WORK ITEM A:
In the lead testing excerpt:
(i) What happens to the number of systems with high lead levels once fifth liter sampling is implemented?
(ii) What threshold does the lambda function use to count systems?
(iii) Which column serves as the index of the pivot table?
WORK ITEM B:
Which keyword arguments are passed to pd.pivot_table in the lead testing excerpt?

BEGIN DOCUMENT TEXT

The overall pattern is the same as what we see with the current action level. The number of systems with high lead levels flucuates year to year but more than doubles once fifth liter sampling is implemented. 

In [14]:
systems_above_new_al = pd.pivot_table(lead_tests_all_years,
               index='monitoring_period_year',
               values=['90th_percentile'],
               aggfunc = {'90th_percentile': lambda x: (x>=12.5).sum()})['90th_percentile'].reset_index().rename(columns={'90th_percentile':'systems_over_new_al'})

display(systems_above_new_al)

END DOCUMENT TEXT
BEGIN RECORD EXCERPTS

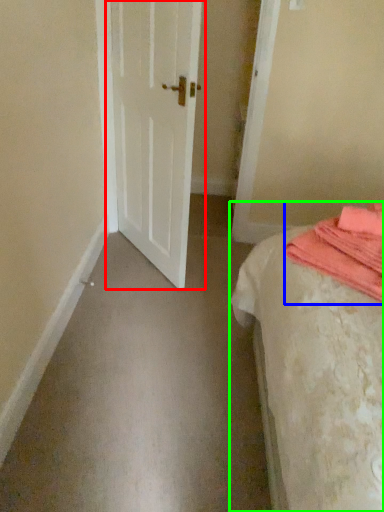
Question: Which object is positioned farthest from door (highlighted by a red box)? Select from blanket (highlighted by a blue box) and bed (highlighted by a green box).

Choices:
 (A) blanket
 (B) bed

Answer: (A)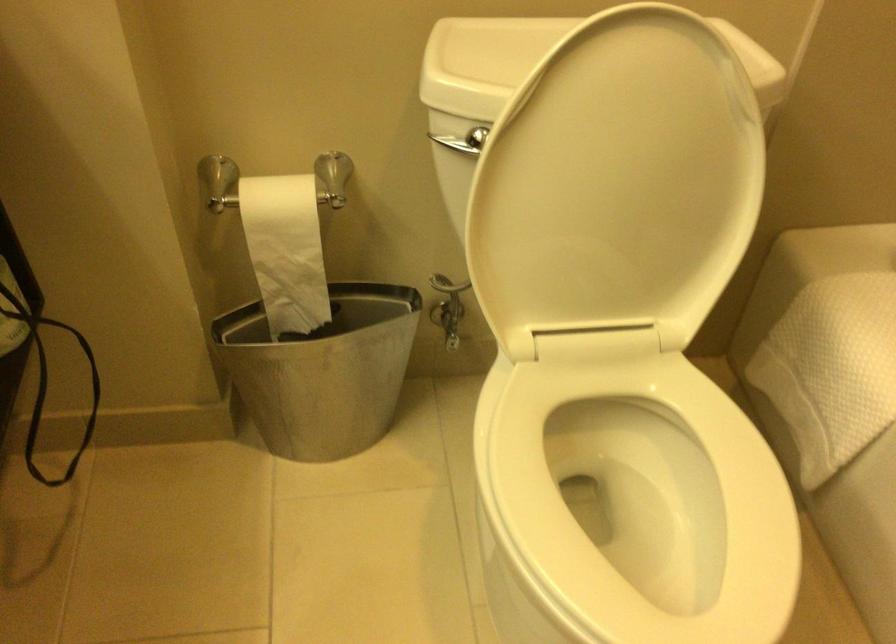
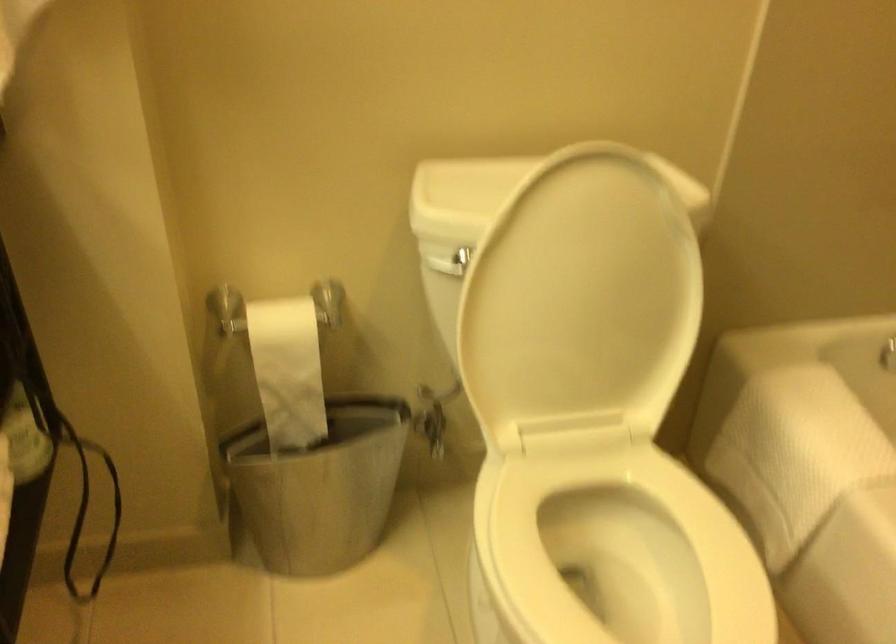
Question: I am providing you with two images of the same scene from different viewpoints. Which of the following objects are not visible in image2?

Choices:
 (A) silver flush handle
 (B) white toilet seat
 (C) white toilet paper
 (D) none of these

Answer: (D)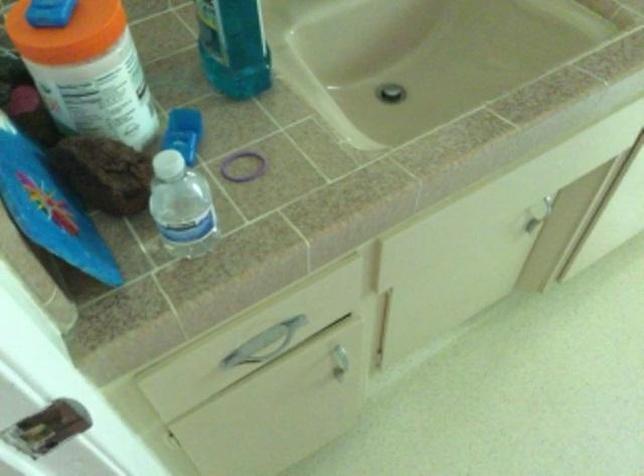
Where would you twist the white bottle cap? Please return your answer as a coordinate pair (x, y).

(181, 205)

END RECORD EXCERPTS

WRITTEN RESPONSE A:
(i) It more than doubles.
(ii) 12.5 (values greater than or equal to 12.5 are counted).
(iii) monitoring_period_year

WRITTEN RESPONSE B:
index, values, aggfunc